- Opening Delimiter -

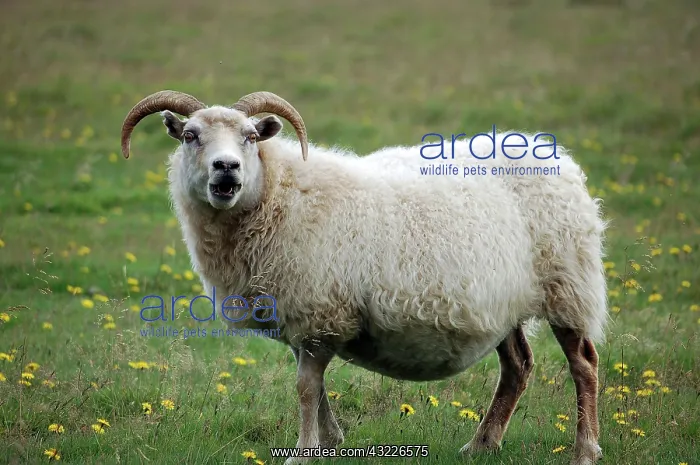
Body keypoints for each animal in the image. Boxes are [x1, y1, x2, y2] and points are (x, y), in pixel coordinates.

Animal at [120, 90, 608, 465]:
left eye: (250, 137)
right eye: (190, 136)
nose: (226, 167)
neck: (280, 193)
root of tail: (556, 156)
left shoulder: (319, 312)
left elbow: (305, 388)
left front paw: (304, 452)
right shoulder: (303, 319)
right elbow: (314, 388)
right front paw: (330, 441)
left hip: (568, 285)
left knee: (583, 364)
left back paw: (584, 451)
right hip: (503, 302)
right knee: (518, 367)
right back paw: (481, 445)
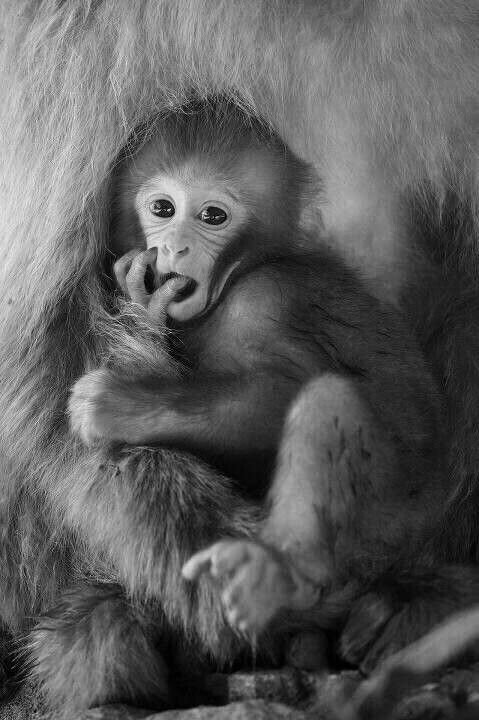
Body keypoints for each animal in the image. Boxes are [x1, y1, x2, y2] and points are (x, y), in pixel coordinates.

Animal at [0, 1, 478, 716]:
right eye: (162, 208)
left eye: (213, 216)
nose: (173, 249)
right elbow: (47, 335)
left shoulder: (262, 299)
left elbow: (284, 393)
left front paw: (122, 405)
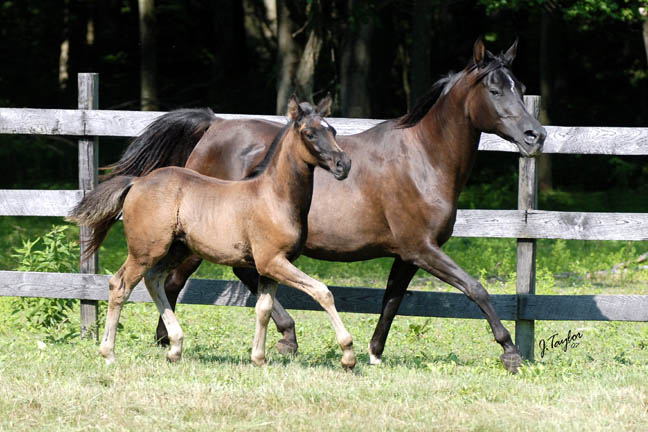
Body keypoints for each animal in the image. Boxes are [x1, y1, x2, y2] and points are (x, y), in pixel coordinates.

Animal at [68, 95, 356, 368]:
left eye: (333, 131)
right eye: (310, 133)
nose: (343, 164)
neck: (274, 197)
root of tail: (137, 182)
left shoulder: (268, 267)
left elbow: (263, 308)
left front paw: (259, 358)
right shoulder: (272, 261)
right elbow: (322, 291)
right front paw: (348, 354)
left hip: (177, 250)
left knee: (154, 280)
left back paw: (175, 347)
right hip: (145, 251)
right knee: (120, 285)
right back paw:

- Closing Delimiter -

Aim of the task
The records above must be printed exactly; the pictures stay out.

Exercise answer
Body keypoints for each animal in the image. Boxes are [x1, y1, x2, y2] and points are (x, y), in pixel coordinates.

Animal at [120, 90, 608, 465]:
left eye: (250, 137)
right eye: (190, 136)
nose: (226, 167)
neck: (280, 193)
root of tail: (556, 156)
left shoulder: (319, 312)
left elbow: (305, 388)
left front paw: (304, 452)
right shoulder: (303, 319)
right elbow: (314, 388)
right front paw: (330, 441)
left hip: (568, 285)
left knee: (583, 364)
left back paw: (584, 451)
right hip: (503, 302)
right knee: (518, 367)
right back paw: (481, 445)
Body keypoints for each animal in the image. Boxes are [x1, y1, x2, y2] and points are (x, y), in pixel coordinates.

Animal at [0, 1, 478, 716]:
right eye: (162, 208)
left eye: (213, 216)
nose: (173, 249)
right elbow: (47, 335)
left shoulder: (262, 299)
left elbow: (284, 393)
left front paw: (122, 405)
Body keypoints for each animal in the image. Boxes are [x1, y1, x2, y2] and points are (x, y), in pixel coordinates.

Animal at [68, 95, 356, 368]:
left eye: (333, 131)
right eye: (310, 133)
nose: (343, 164)
neck: (274, 197)
root of tail: (137, 182)
left shoulder: (268, 267)
left elbow: (263, 308)
left front paw: (259, 358)
right shoulder: (272, 261)
right elbow: (322, 291)
right front paw: (348, 354)
left hip: (177, 250)
left knee: (154, 280)
left back paw: (175, 347)
right hip: (145, 251)
right knee: (120, 285)
right back paw:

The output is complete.